/Machine-Learning

A repository made for showcasing my experience with machine learning.

Primary LanguageJupyter Notebook

Machine Learning Experience

This repository consists of my machine learning experience from an Applied Machine Learning course at the University of Calgary.

Assignments

Each of the assignments are in their respective folders with their ipynb iles and corresponding pdf files.

Assignment 1

In this assignment, we dove deep into algorithmic bias. We watched a ted talk video discussing what algorithmic bias is and the consequences of it.

Assignment 2

In this assignment, we used linear models to perform classification and regression tasks. We went through the typical flow of first retrieving the data, then pre-processing it (checking for missing values in this case), then implementing the chosen model, validating it using training accuracy and validation accuracy, and then finally visualizing the results using a dataframe with pandas.

Assignment 3

In this assignment, we went through the exact same workflow (data input, pre-processing of data, implementation of ML model, validation, visualization). This time we used non-linear models for the data including decision trees, random forest, and gradient boosting. We used the concrete dataset from the yellowbrick library. Validated the model using cross validation by calculating the average training accuracy and validation accuracy using Mean Squared Error (MSE).
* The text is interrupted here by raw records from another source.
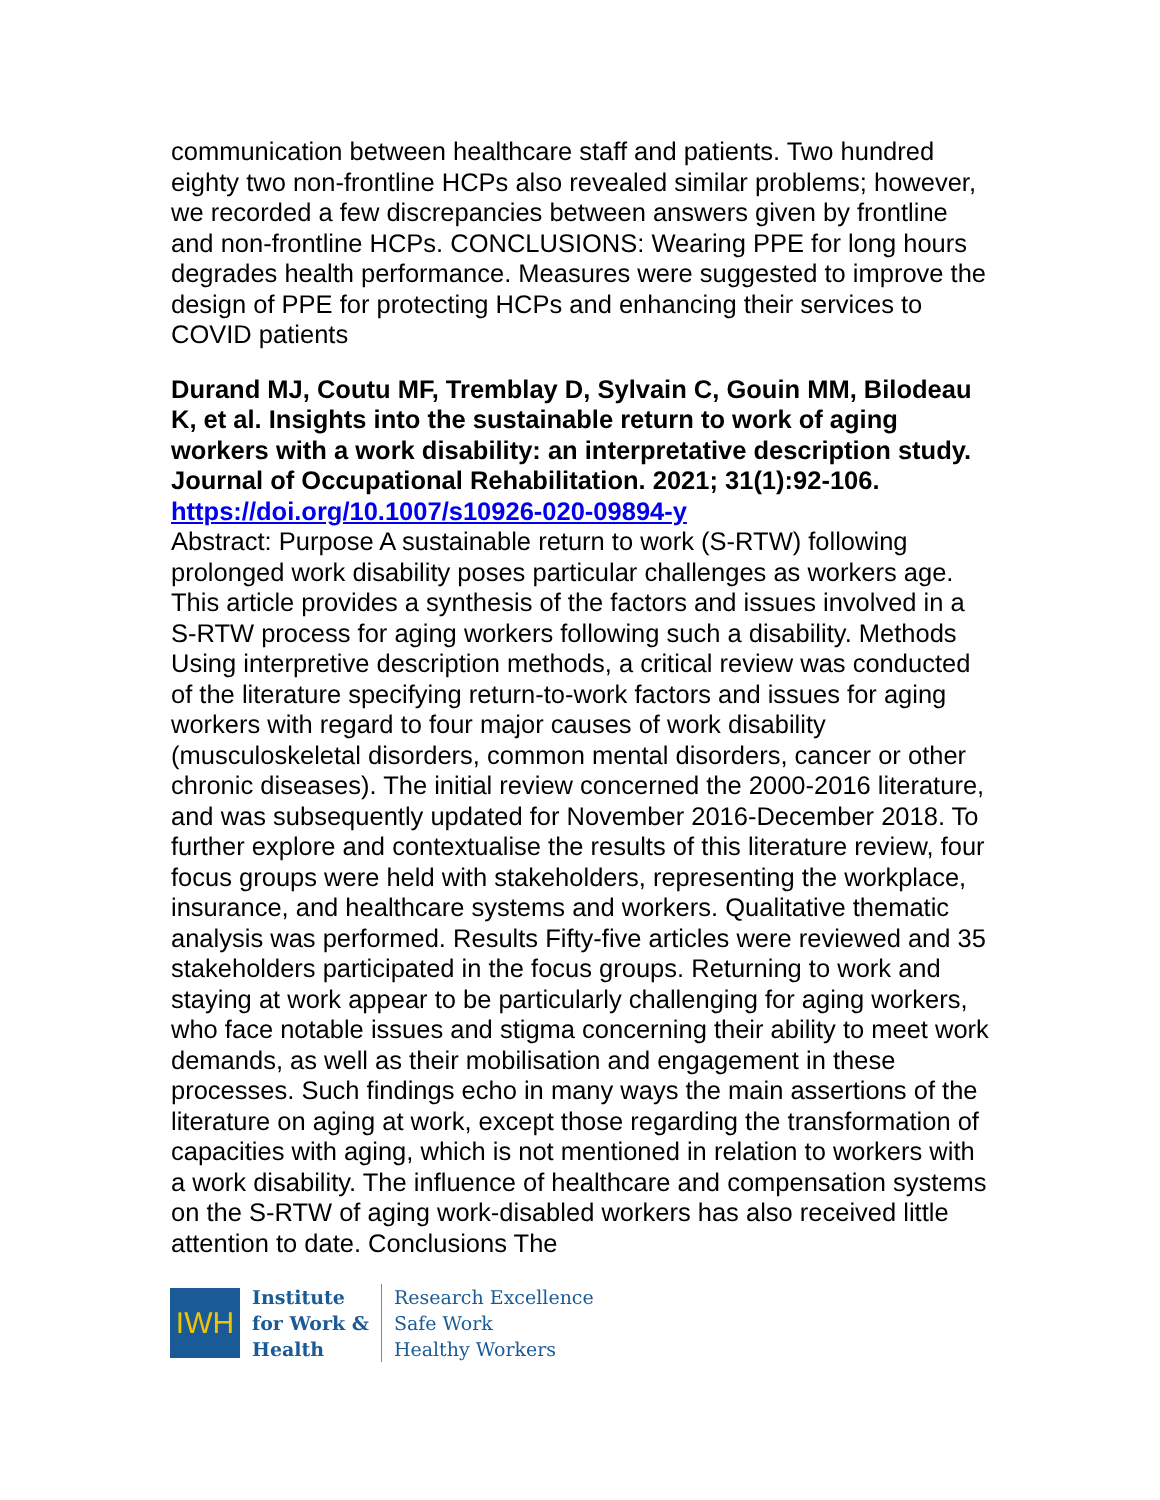communication between healthcare staff and patients. Two hundred eighty two non-frontline HCPs also revealed similar problems; however, we recorded a few discrepancies between answers given by frontline and non-frontline HCPs. CONCLUSIONS: Wearing PPE for long hours degrades health performance. Measures were suggested to improve the design of PPE for protecting HCPs and enhancing their services to COVID patients
Durand MJ, Coutu MF, Tremblay D, Sylvain C, Gouin MM, Bilodeau K, et al. Insights into the sustainable return to work of aging workers with a work disability: an interpretative description study. Journal of Occupational Rehabilitation. 2021; 31(1):92-106.
https://doi.org/10.1007/s10926-020-09894-y
Abstract: Purpose A sustainable return to work (S-RTW) following prolonged work disability poses particular challenges as workers age. This article provides a synthesis of the factors and issues involved in a S-RTW process for aging workers following such a disability. Methods Using interpretive description methods, a critical review was conducted of the literature specifying return-to-work factors and issues for aging workers with regard to four major causes of work disability (musculoskeletal disorders, common mental disorders, cancer or other chronic diseases). The initial review concerned the 2000-2016 literature, and was subsequently updated for November 2016-December 2018. To further explore and contextualise the results of this literature review, four focus groups were held with stakeholders, representing the workplace, insurance, and healthcare systems and workers. Qualitative thematic analysis was performed. Results Fifty-five articles were reviewed and 35 stakeholders participated in the focus groups. Returning to work and staying at work appear to be particularly challenging for aging workers, who face notable issues and stigma concerning their ability to meet work demands, as well as their mobilisation and engagement in these processes. Such findings echo in many ways the main assertions of the literature on aging at work, except those regarding the transformation of capacities with aging, which is not mentioned in relation to workers with a work disability. The influence of healthcare and compensation systems on the S-RTW of aging work-disabled workers has also received little attention to date. Conclusions The
IWH
Institute
for Work &
Health
Research Excellence
Safe Work
Healthy Workers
This was for Regression, then we used models for Classification such as SVC and DecisionTreeClassifier from sklearn.

Assignment 4

In this assignment we used a heart disease dataset which contains information about patients with possible coronary artery disease. This time, we pre-processed the data by checking for missing values and them using sklearn's SimpleImputer to fill in the values using the column mean. Then we leveraged sklearn's ColumnTransformer to apply different pre-processing steps to different columns (StandardScaler for numerical features, OneHotEncoder for categorical features, and passthrough for binary features). Created a Pipeline object to take this column transformer and add one or more models as the subsequemt steps, so for the models I used LogisticRegression(), SVC(), and RandomForestClassifier(). Then I performed a grid search for the best hyperparams for each model. I did this using sklearn's GridSearchCV which finds the best hyperparams that maximize the cross-validation score. Finally, I created a stacking classifier to use the previous models as base estimators and a meta-model chosen by me as the final_estimator. Then we performed cross-validation on it using StratifiedKFold and reported the metrics to then visualize the results.

Final Project

For the final project the focus was on Principal Component Analysis (PCA) and Clustering. I went through a similar pre-processing workflow where the data was first scaled, pipeline was created, and a grid search performed to find the ideal hyperparams. We then reduced the dimensions using either PCA or t-SNE, I chose PCA then performed a grid search once again. Plotted the data on a scatter plot to visualize it. Then I created a pipeline which included a scaler and K-Means Clustering algorithm. I determined the optimal number of clusters using the KElbowVisualizer then I applied PCA once again to reduce the dimesions to 2D and then created a scatter plot using that data.

Conclusion

In retrospect, all of these assignments provided me with the knowledge and insight needed to understand datasets and figuring out the best models for certain data. Throughout my ML course I learned a plethora of topics including the fundamentals such as bias and variance, over-fitting and under-fitting, regression and classification, linear models as well as non-linear models, and then finally neural networks. The assignments asked us meaningful reflection questions which forced us to really think about our results and ensure we understand what's going on with our models and data. For example, whether a model is capturing the underlying structure of the dataset or not depending on our calculated metrics such as accuracy or F1-score.